Healthcare is one of the most targeted areas for attackers in recent years. Many hospitals and clinics have received attacks that could have been prevented with the necessary resources and knowledge. Currently, many medical centers have been assessed along with their staff, and the knowledge related to securing digitally stored information and protecting the technology assets they use is significantly low, which opens a big question over the work being done to prepare these facilities for any cyber-attacks that may suddenly occur.

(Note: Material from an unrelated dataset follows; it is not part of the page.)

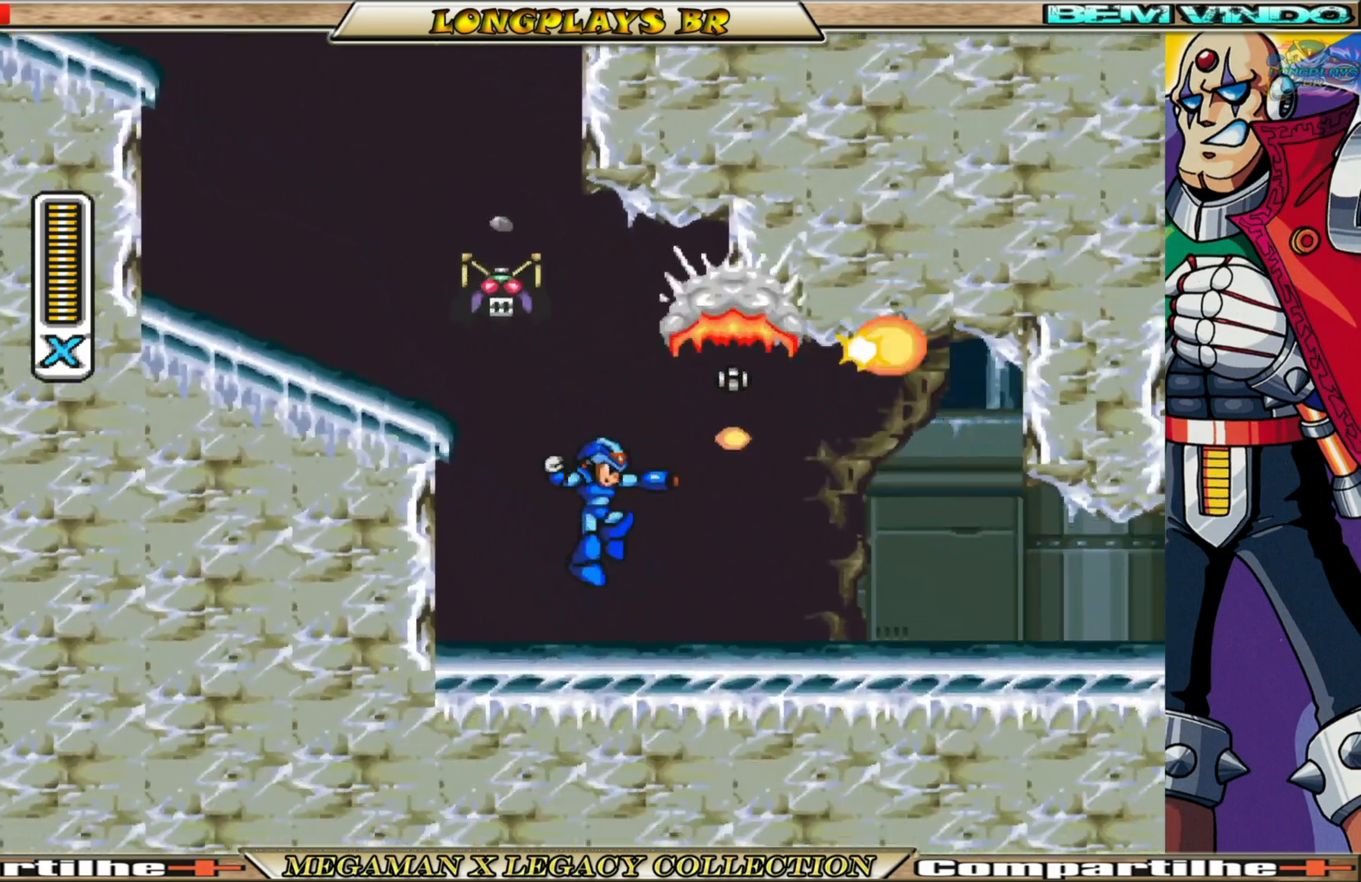
{"buttons": ["X", "DPAD_RIGHT"], "left_stick": "center", "right_stick": "center", "events": [[33, "X", "down"], [150, "X", "up"], [217, "X", "down"]]}
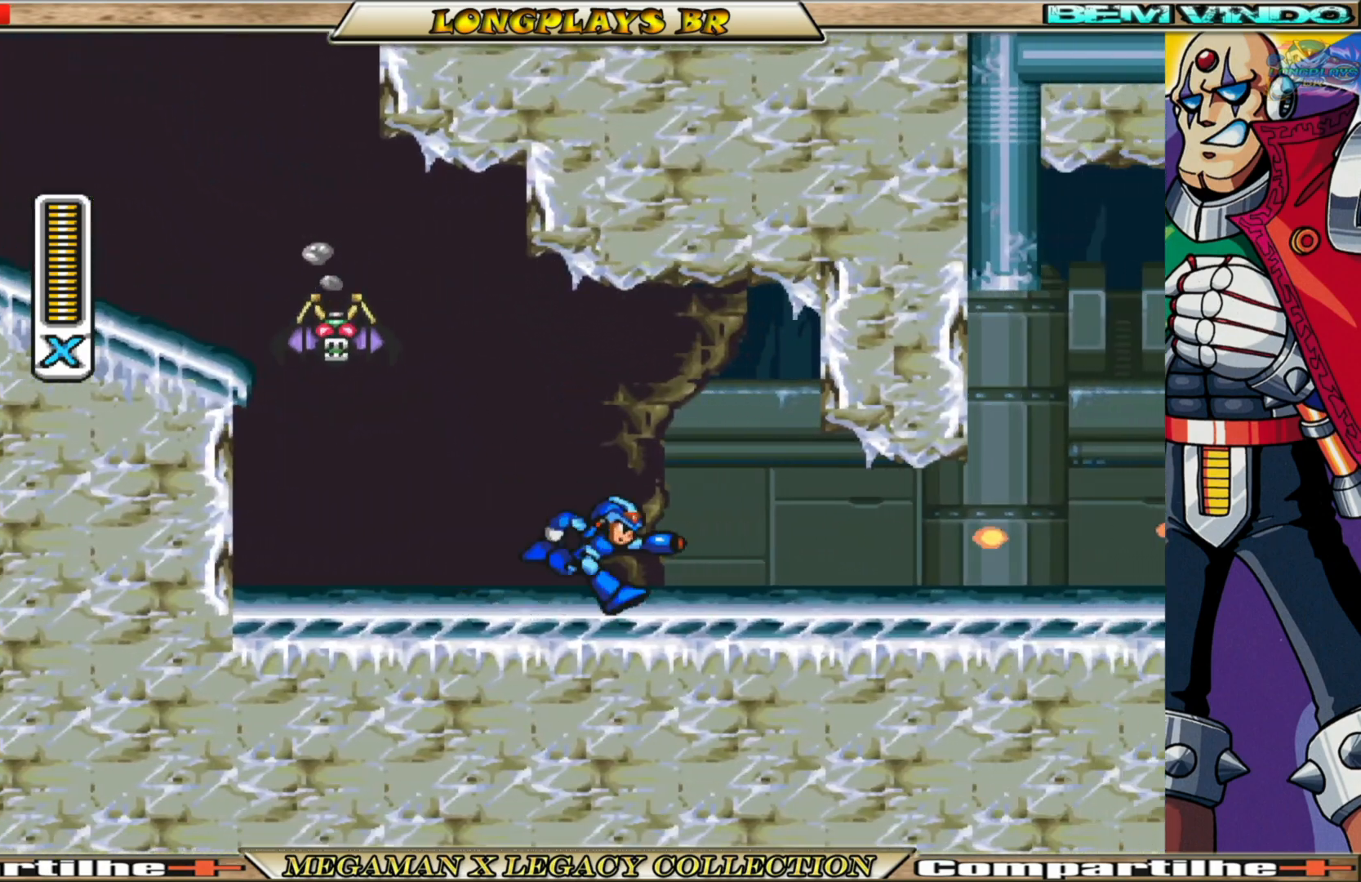
{"buttons": ["X"], "left_stick": "center", "right_stick": "center", "events": [[50, "A", "down"], [67, "DPAD_RIGHT", "up"], [133, "DPAD_UP", "down"], [150, "DPAD_LEFT", "down"], [267, "DPAD_UP", "up"], [267, "X", "up"], [283, "A", "up"], [283, "DPAD_LEFT", "up"], [350, "X", "down"]]}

Cybersecurity training for healthcare stakeholders is not just a suggestion, it is something completely necessary and should be considered as a warning and a call for preparedness. All hospitals and the members of their respective departments should be involved in such training, especially for the type of information they handle about their patients. Adding the presence of electronic devices and equipment with limited access to functions to equipment such as air conditioners, pulse monitoring equipment, smart elevators, EKG, Ventilators…. This type of equipment must be properly monitored to protect them from any malfunction that could jeopardize the health and physical well-being of anyone inside the place.
Some points to consider when training healthcare staff in cybersecurity are the following:
- Knowing the most common threats and attacks in the Healthcare area: To better understand what kinds of cyber-attacks that can take place in a Medical Center, it is necessary to be aware of the position and importance of the work they perform and how this can be exploited by attackers, so creating awareness of what types of situations and tools can be used with bad intentions to gain access or provoke a cybersecurity incident is imperative.
- Learn about basic security controls: Once aware of current threats and attack scenarios, it is crucial to show the best techniques and practices to be able to prevent these situations in the future, and thus reduce errors caused by lack of awareness and knowledge in the world of cybersecurity. Basic information such as password protection or not leaving personal equipment within reach of others without access protection, to the selection of personnel responsible for the maintenance of medical equipment and the use of programs for the protection of digital devices.
- Creation of a C-Suite: Currently most companies and large organizations require the existence of a Chief Information Security Officer (CISO) to evaluate the existing cybersecurity program. The same has been applied in several healthcare organizations, preparing a hierarchy composed of members with the necessary knowledge to be able to make the right decisions regarding the digital environment in the organization.
With these points taken as a basis, it can be extended to other aspects that can be considered for the protection of assets in healthcare and the care of staff, patients, and all registered device information, allowing it to evolve to obtain a secure development environment and with a properly prepared staff.